Alex on October 27, 2017:
Nice easy brush on oil treatment which seals around the rust layer and bonds to the underlying raw steel driving out all oxygen. Result: a slightly darkened rust surface which is as stable as painted surface. Its Tough stuff. I have units outside year in and out with snow and no problem after several years. The maker suggests applying it
Annually, but I think this would be savage overkill.

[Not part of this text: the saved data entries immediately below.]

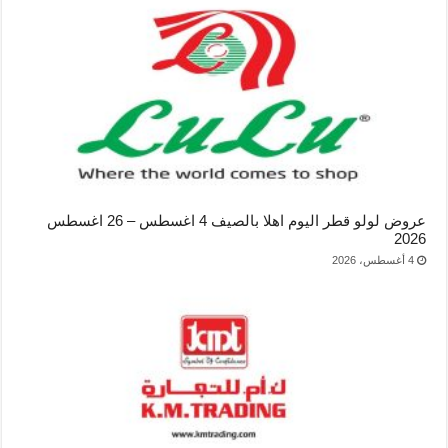
عروض لولو قطر اليوم اهلا بالصيف 4 اغسطس – 26 اغسطس
2026
4 أغسطس، 2026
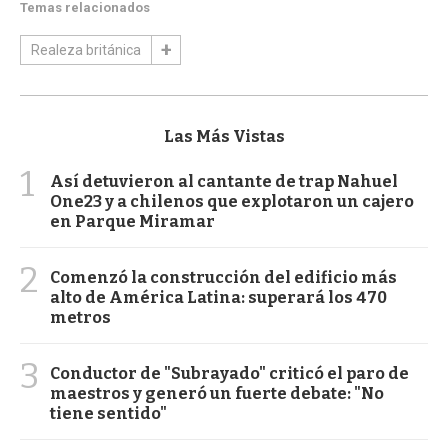
Temas relacionados
Realeza británica
Las Más Vistas
1
Así detuvieron al cantante de trap Nahuel
One23 y a chilenos que explotaron un cajero
en Parque Miramar
2
Comenzó la construcción del edificio más
alto de América Latina: superará los 470
metros
3
Conductor de "Subrayado" criticó el paro de
maestros y generó un fuerte debate: "No
tiene sentido"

Not so cheap but for artwork, definitely an interesting option. You may have to experiment with the how the oil changes the look of the rust, but I love the deep dark rust look this oil makes.
Makaira on June 02, 2017:
Thank you for the article! I have been using your formula for sometime. I have very mixed results due to my climate and cold winters. In addition, through a lot of testing, I've found that the result differs greatly from repeated spraying vs. tumbling (almost semi-submerged). I love the result of the tumbling the best, as it gives that bright chili color. I do have a question that I hope you can help me with...After I've rusted my products, they become so dusty and leave residue on everything. Can you suggest a way to stop the process and avoid the rusty dust? I don't think clear coating is an option for me as I'm working with huge quantities and hundreds of small pieces. In addition, I try to eliminate or keep the toxicity to a minumum by not using spray paints or chemicals! Thanks for any input
Jason on January 04, 2017:
Thank you Bill! Still much work to be done!